Recherchez des changements de comportement tels que :
- Un refus d’aller à l’école.
- Une peur de marcher jusqu’à l’école.
- Vouloir être d’une race ou d’une ethnie différente.
- Une anxiété, qui peut se manifester par des symptômes physiques (maux de ventre ou de tête).
Aidez votre enfant à savoir quoi faire s’il est victime de racisme
Apprenez à votre enfant à utiliser des mots tels que « stop » pour mettre fin au comportement. Demandez-lui de s’exercer à dire : « Arrête, ne me parle pas comme ça. »
Vous pouvez aussi lui dire de demander l’aide d’un adulte. Trouvez une personne qui servira de référence à votre enfant ou adolescent. Par exemple, si votre enfant est d’origine marocaine, demandez au cuisinier marocain s’il peut se tourner vers lui pour obtenir de l’aide s’il est harcelé.
Renforcez les liens familiaux et communautaires
L’un des meilleurs moyens d’améliorer la confiance de votre enfant et de favoriser une identité raciale positive est de s’assurer qu’il se sent soutenu et connecté aux autres.

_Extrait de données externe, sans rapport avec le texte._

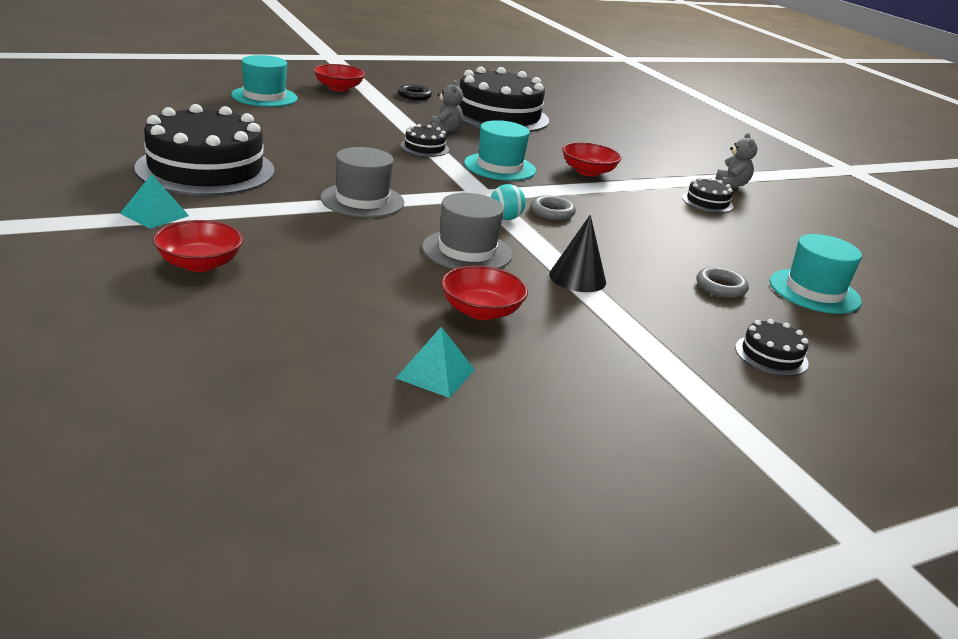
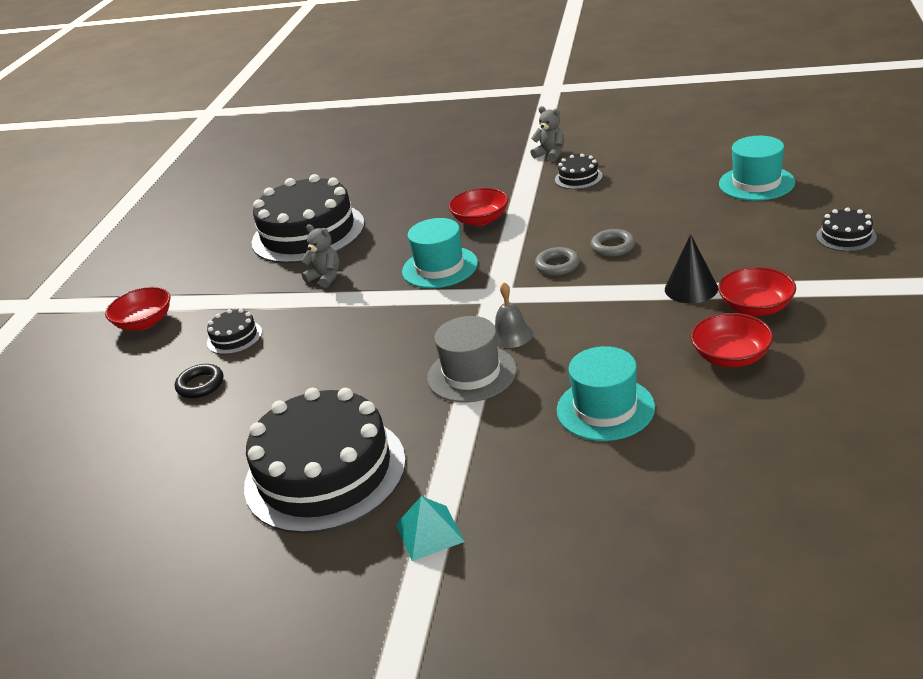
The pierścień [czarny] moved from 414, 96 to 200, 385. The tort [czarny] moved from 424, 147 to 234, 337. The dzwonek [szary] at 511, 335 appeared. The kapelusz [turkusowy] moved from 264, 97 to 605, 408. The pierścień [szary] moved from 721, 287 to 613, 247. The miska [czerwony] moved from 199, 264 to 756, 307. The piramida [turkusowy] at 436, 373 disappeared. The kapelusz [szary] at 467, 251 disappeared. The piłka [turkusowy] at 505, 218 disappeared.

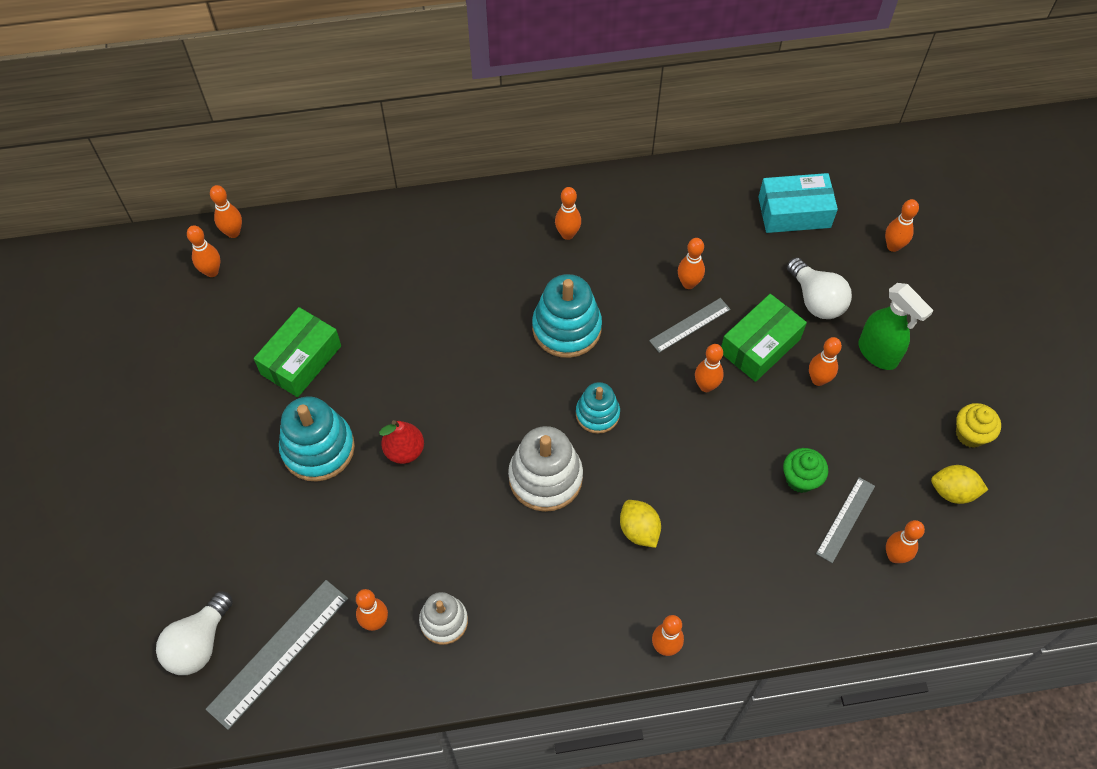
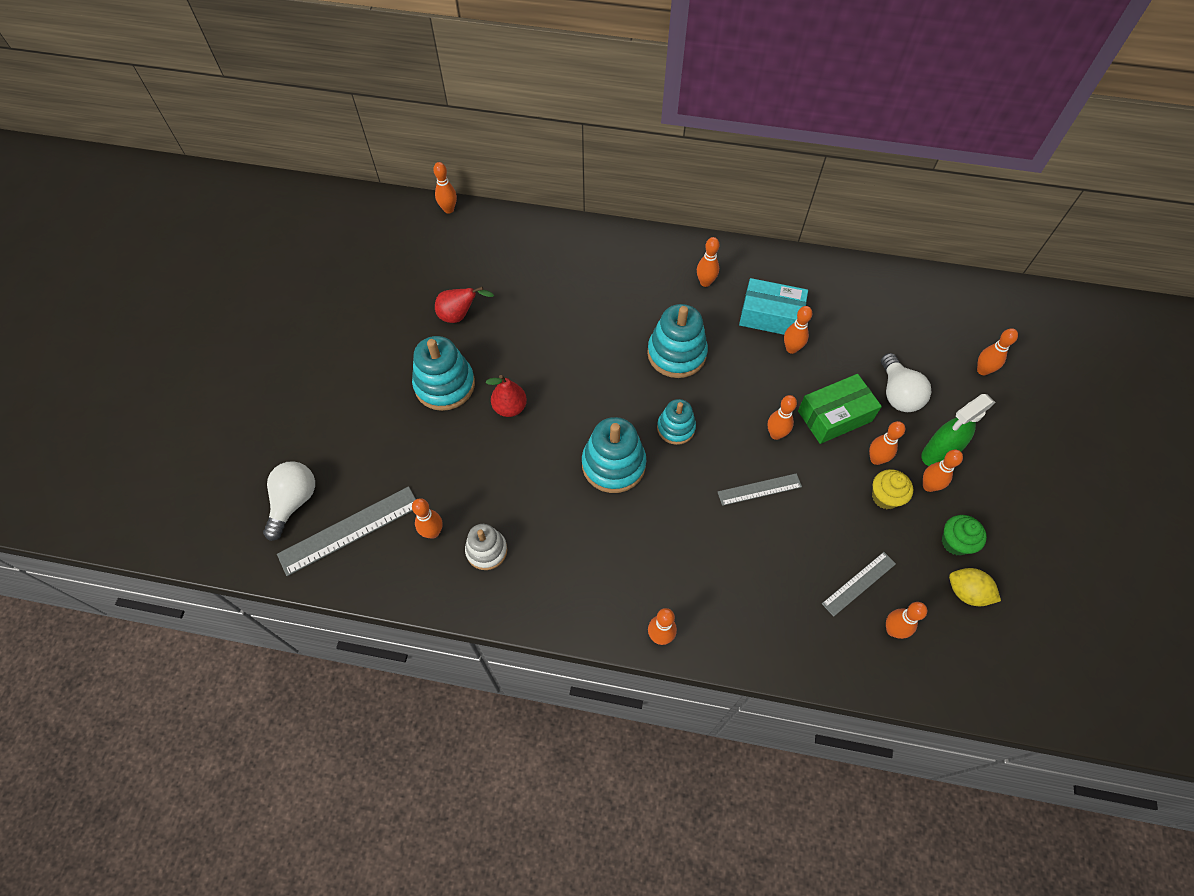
The żarówka [biały] at 199, 643 turned 150 degrees clockwise. The pudełko [zielony] at 301, 360 was replaced by the gruszka [czerwony] at 459, 316. The zabawka nakładanka [biały] at 545, 477 became the zabawka nakładanka [turkusowy] at 613, 464. The linijka [szary] moved from 690, 325 to 759, 489. The pudełko [turkusowy] moved from 794, 212 to 770, 316. The muffinka [żółty] moved from 970, 434 to 885, 497. The spryskiwacz [zielony] at 878, 354 turned 75 degrees clockwise. The kręgiel [pomarańczowy] moved from 212, 271 to 929, 486. The muffinka [zielony] moved from 800, 479 to 955, 542. The cytryna [żółty] at 639, 530 disappeared.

Faites des activités ensemble en famille. Inscrivez votre enfant à des activités telles que le sport, la danse ou des cours d’art dans la communauté. Et passez du temps avec des modèles positifs dans votre communauté. Essayez de trouver un groupe qui célèbre les antécédents de votre enfant. Par exemple, si vous avez adopté un enfant des Philippines, essayez de trouver un autre enfant philippin. Vous pouvez également écouter de la musique philippine et préparer des plats régionaux.